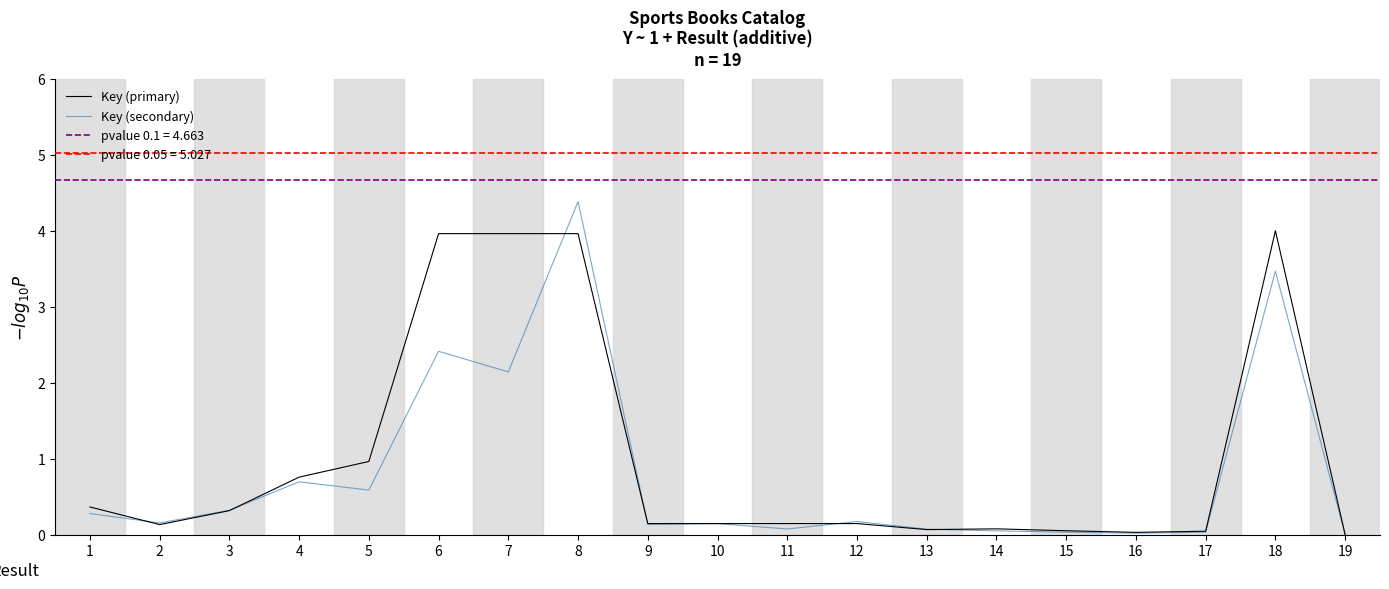

What is the value of the Key (primary) point at the 18th from the left?

4.0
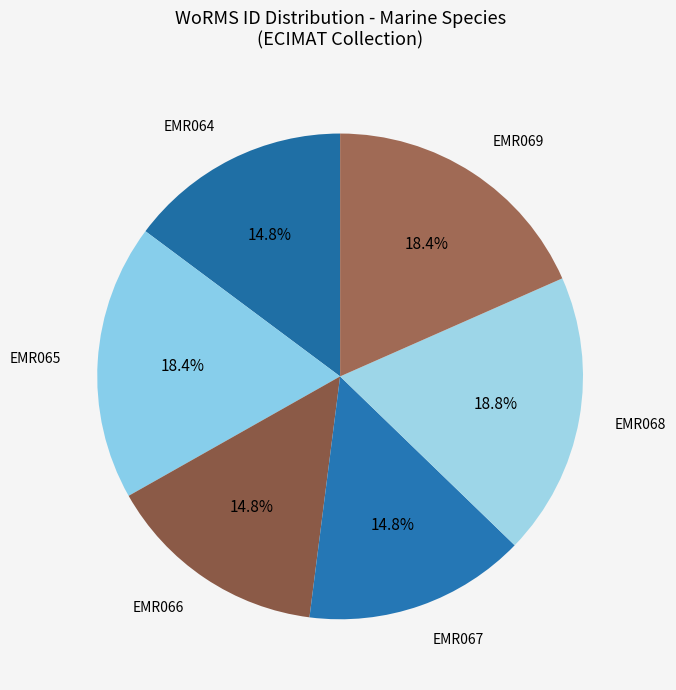

What portion of the pie excludes EMR065?

81.6%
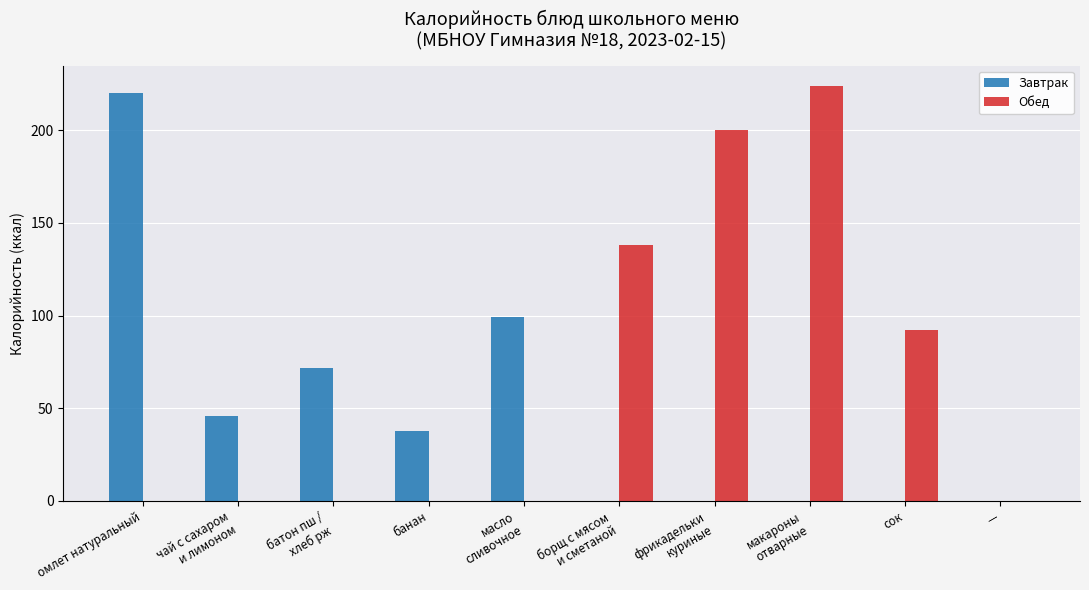

Which series has the largest total across all categories?

Обед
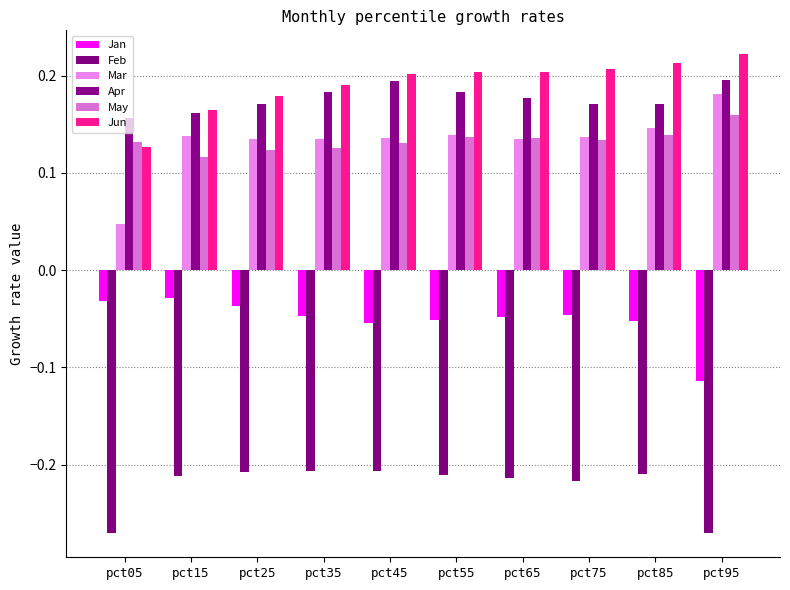

Count the number of data series in this chart.

6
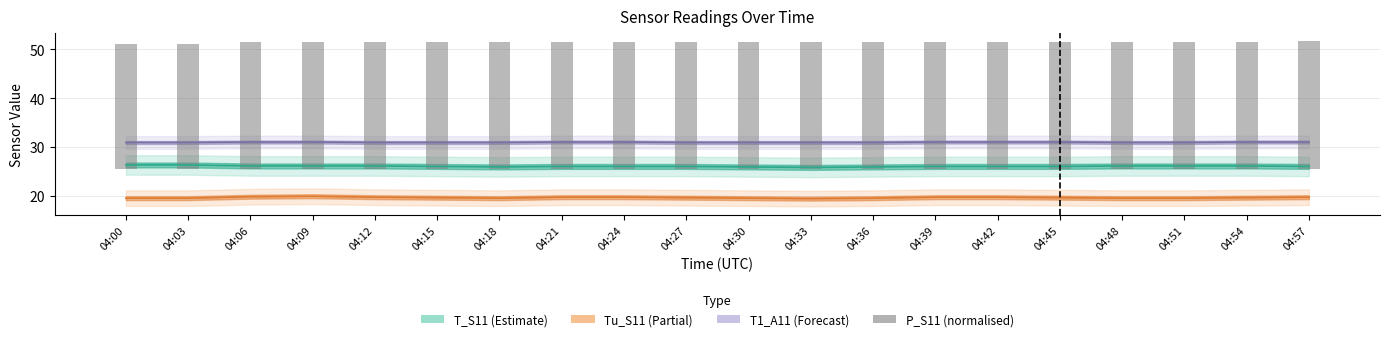

Rank the categories by value from lowest to highest.

04:00, 04:03, 04:06, 04:09, 04:15, 04:12, 04:18, 04:21, 04:27, 04:30, 04:24, 04:33, 04:36, 04:39, 04:42, 04:45, 04:48, 04:51, 04:54, 04:57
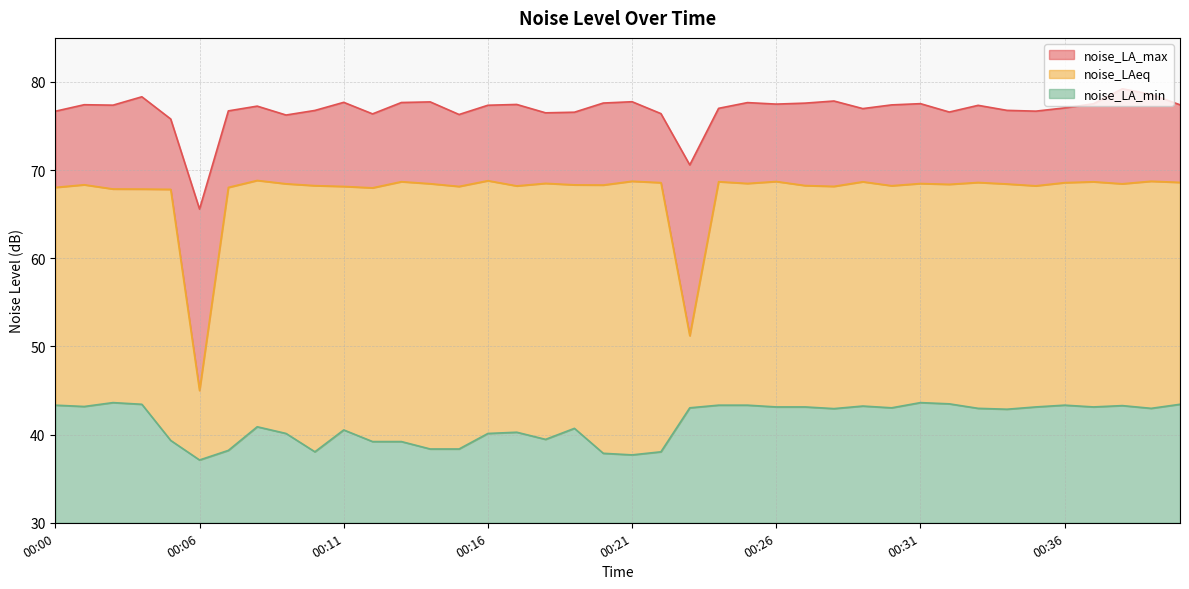

True or false: noise_LA_min and noise_LAeq intersect in this chart.

False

┄┄┄┄┄┄┄┄┄┄

TO-DO ITEM
Identify each line in the records above that contains the word "chart", and copy every such line in full.

OUTPUT OF THE EXERCISE
Count the number of data series in this chart.
True or false: noise_LA_min and noise_LAeq intersect in this chart.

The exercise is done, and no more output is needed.